[Text provided Boundary: Start]
Legislative Assembly for the ACT: 2008 Week 06 Hansard (Friday, 27 June 2008) . . Page.. 2294 ..
projects should proceed. Community interest is central to that. That is why planning systems exist—to balance the impact of uses against other land uses and, most importantly in the context of the human environment, human health and human amenity. Those are the issues that will all be brought to play through the statutory planning process.
I find it remarkable that someone like Mr Pratt would believe that he understands the potential impacts or otherwise of projects ahead of the assessment process. He does not seem to understand that there are people with a great deal more knowledge, understanding and expertise in the assessment of impacts than he has. Perhaps, if he has any confidence in and any respect for a statutory planning process where impacts are properly assessed and considered, he should take a second look at his actions. But, no, instead we hear: “We will chain ourselves to the bulldozers.” That is the Liberal Party’s position on this matter—chain yourself to the bulldozer; do not think about the issues; do not think about the analysis that has to occur; do not think about the investigations; do not think about the fact that it is assessed by an independent statutory authority; do not think about any of those things, just get some short-term political gain. Their position is hypocritical, and they will stand condemned for it.
[Text provided Boundary: End]
[Data provided Boundary: Start]
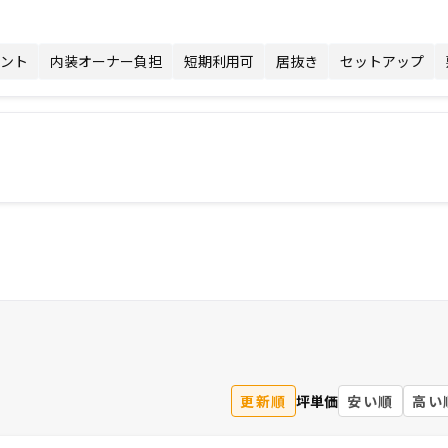
ント
内装オーナー負担
短期利用可
居抜き
セットアップ
更新順
坪単価
安い順
高い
[Data provided Boundary: End]
■ Actions to take ■
1 - Answer these questions from the ACT Assembly Hansard excerpt:
(a) What do planning systems exist to balance?
(b) What kind of body does the speaker say assesses the projects?
(c) What statement does the speaker attribute to the Liberal Party's side?
2 - Extend the ACT Assembly Hansard excerpt on the planning process, starting after its final sentence.
The listing comes from a separate source.

■ Outputs for the tasks ■
1 -
(a) The impact of uses against other land uses and, most importantly, human health and human amenity.
(b) An independent statutory authority.
(c) "We will chain ourselves to the bulldozers."

2 -
MR PRATT (Brindabella) (8.07): Mr Speaker, we have just heard from the ex-Minister for Planning. His full arrogance was exercised, and that reflects the arrogant steamrolling of the community by the Stanhope government. They just shunt things over the community entirely. I remind Mr Corbell and his colleagues of a couple of fundamental points. The fundamental question is this: did ACTPLA and the LDA not get the idea that a 210 megawatt power station 600 metres from Macarthur would have a hell of an environmental impact? Did they blindly accept the much-flawed plume study undertaken by the proponents? By the way, I understand—please disprove me if I am wrong—that the plume study undertaken by a South Australian company, which may have an interest in the outcome of this project in any case, was undertaken against 255 microparts per metric tonne of nitrous oxide, which is one half of one per cent beneath the national standard for a nitrous oxide emission output. It was undertaken against one hour of air samples and was tested at the airport and not at Macarthur.
Mrs Dunne: Using Wagga temperatures.
MR PRATT: That is right, Mrs Dunne. It used Wagga Wagga temperatures, and it was not cycle tested with samples taken over 24 hours. Not only that, but there was not even a series of 24-hour cycles tested over the seasonal profiles that impact in this area. Mr Corbell, do not damn well talk to me about what I may or may not know about environmental impacts. If you knew more than I did, you might have talked about these particular issues, but I have not heard a peep out of you.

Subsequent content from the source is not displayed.